When I was at InfoComm in early June, I visited the booth of a well-known pro audio manufacturer to check out its new gear. While I was getting an in-depth explanation of the latest and greatest from one of the folks I know there, someone visiting the booth interrupted us to ask about a piece of equipment. The thing was, the guy asked me and not the woman who was sharing her knowledge, who was clearly the one who worked there, complete with the company logo on her shirt.

She pointed him toward another staffer and we went on talking, but that dismissive moment stuck in my mental craw for the rest of the day, as it illustrated that no matter how many strides pro audio has made towards getting women better represented in its ranks, whether in manufacturing, the studio or live sound, it’s still a fairly guy-centric industry, often with a mindset to match.

That women aren’t well-represented in pro audio is not exactly news, but it’s one thing when this kind of discussion plays out in the pages of a specialized trade magazine like PSN; it’s another thing entirely when the topic starts to crop up in mainstream media—which is something that’s been happening in recent times.

Last fall, a Chicago Tribune article, “Women roar onstage but barely exist in the sound booth,” profiled Mary Gaffney, the audio supervisor for Chicago Public Media, using her story as a jumping-off point to explore why only an estimated 5 percent of sound engineers are women.
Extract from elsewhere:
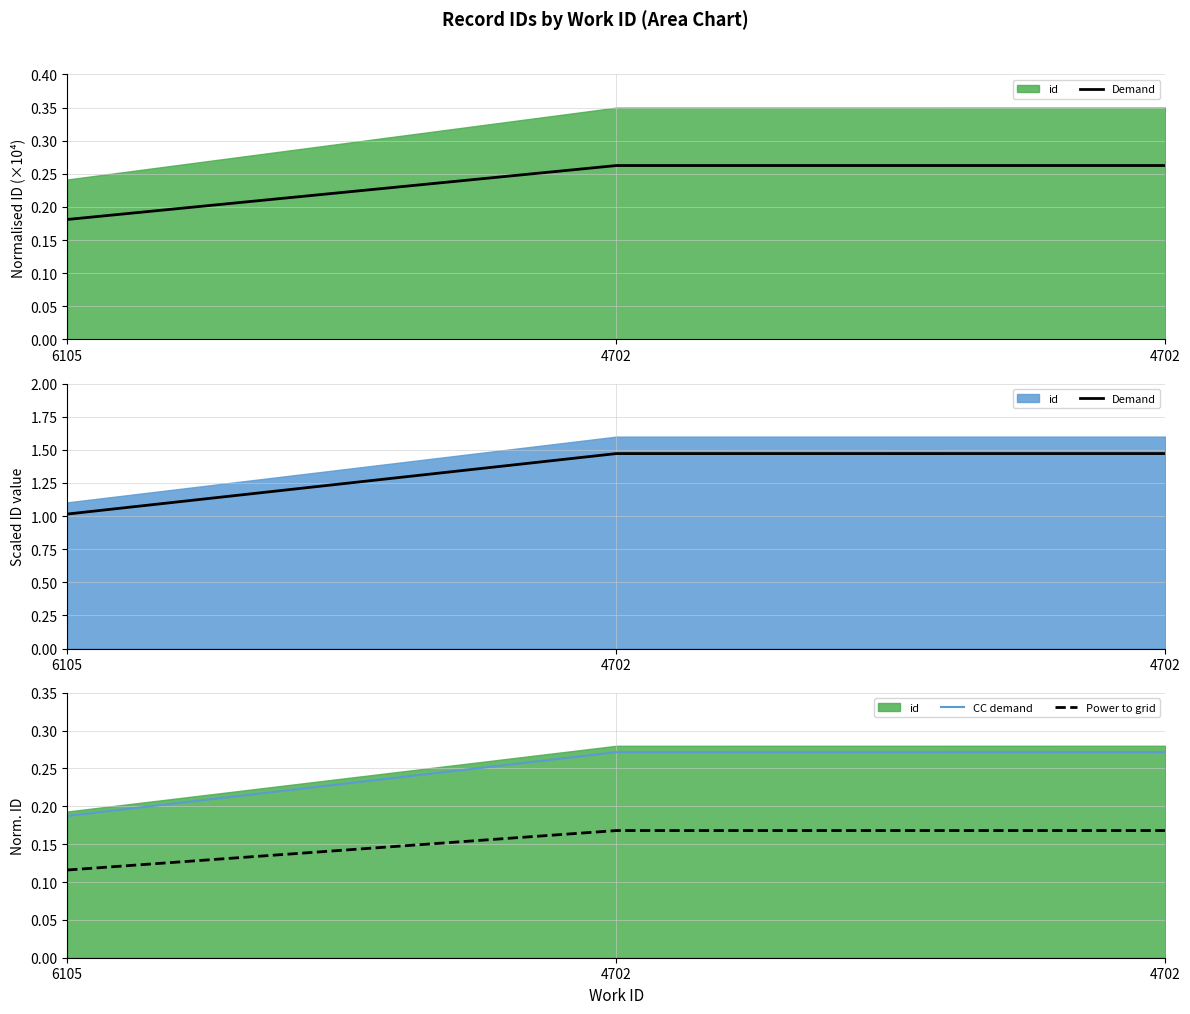

True or false: CC demand has a value of 0.1 at 6105.

False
Name-checking organizations like Soundgirls.org and Women’s Audio Mission—which are doing great things to expand women’s presence in the industry—it also quoted producer/engineer Steve Albini, who noted, “Any time you take half the people, cut half the potential participants out of a scenario, then you’re half as likely to have your chance of finding the best person for the job or finding the unique insight….”
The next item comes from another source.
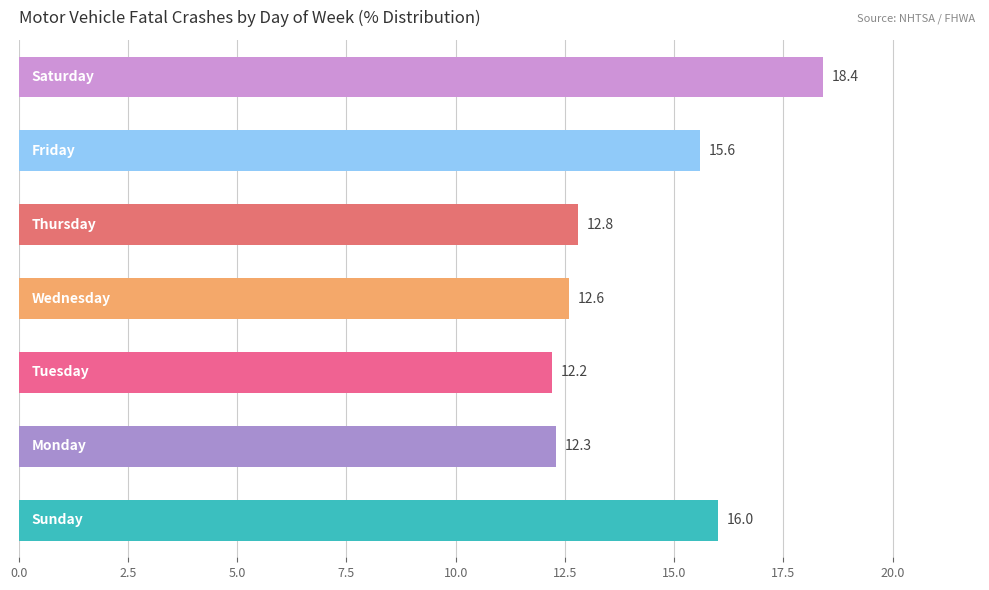

What is the minimum value shown in the chart?

12.2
That view was echoed some weeks later when esteemed critic Ann Powers weighed in on Ryan Adams’ cover of Taylor Swift’s 1989 album on npr.org, noting, “Women artists have, for much of the past decade, defined the face of pop, but they still aren’t trusted as custodians of its voice.” Powers may have been commenting on the performer side of things instead of the production side, but as more artists increasingly have a foot in each camp, the end result of that line of thinking can be spotted in “Pop for misfits,” a New Yorker piece profiling Grimes, a new artist signed to Jay Z’s Roc Nation who is her own producer/engineer. In the article, she remarked, “I can’t use an outside engineer, because if I use an engineer, then people start being, like, ‘Oh! That guy just did it all.’”
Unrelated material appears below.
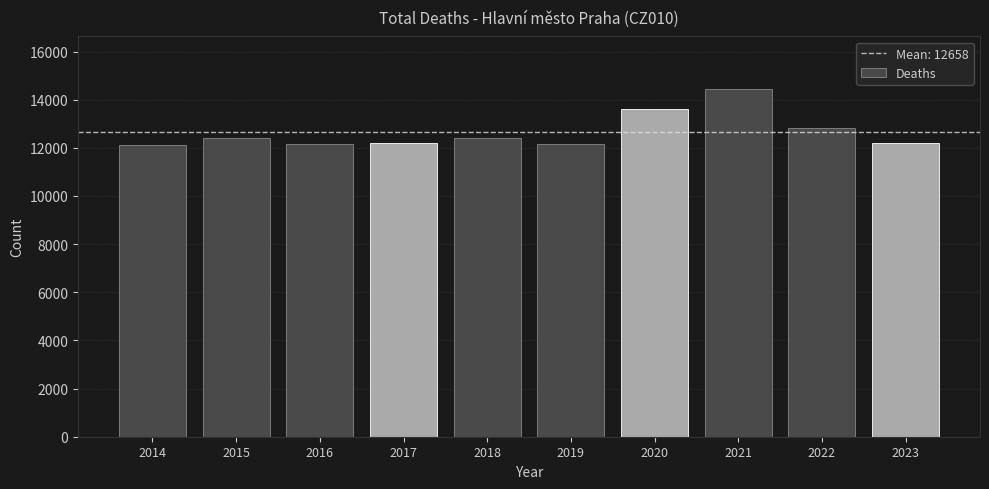

At which label is the value closest to 13289?

2020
Cynics might dismiss Grimes’s comment as a rising artist’s play to differentiate herself from the competition, invoking her studio knowledge in order to imbue an added layer of authenticity. As it happens, I think it was sincere, but more importantly, it inadvertently highlights one of the few upsides to the decline of the major studios over the last 15 years. The rise of the private/personal recording space and the increasingly lower threshold of entry to acquire gear has helped democratize (to some extent) recording so that a wider variety of people can gain the knowledge necessary to work ‘behind the glass’—even if that glass is often a computer screen these days.

Concurrent with that has been the growth of audio schools, which has surely brought more people from all walks of life into the pro audio world, as the traditional framework of schooling is likely a more broadly welcoming (and clearly delineated) environment to learn in than the loose apprentice system that the schools have largely supplanted.

For those who are already in the audio world, the Audio Engineering Society, InfoComm, NAMM and numerous other organizations have held workshops and networking events for women in pro audio for years. They’ll surely keep holding them for some time to come, too; change is underway and happening, but it’s taking its time.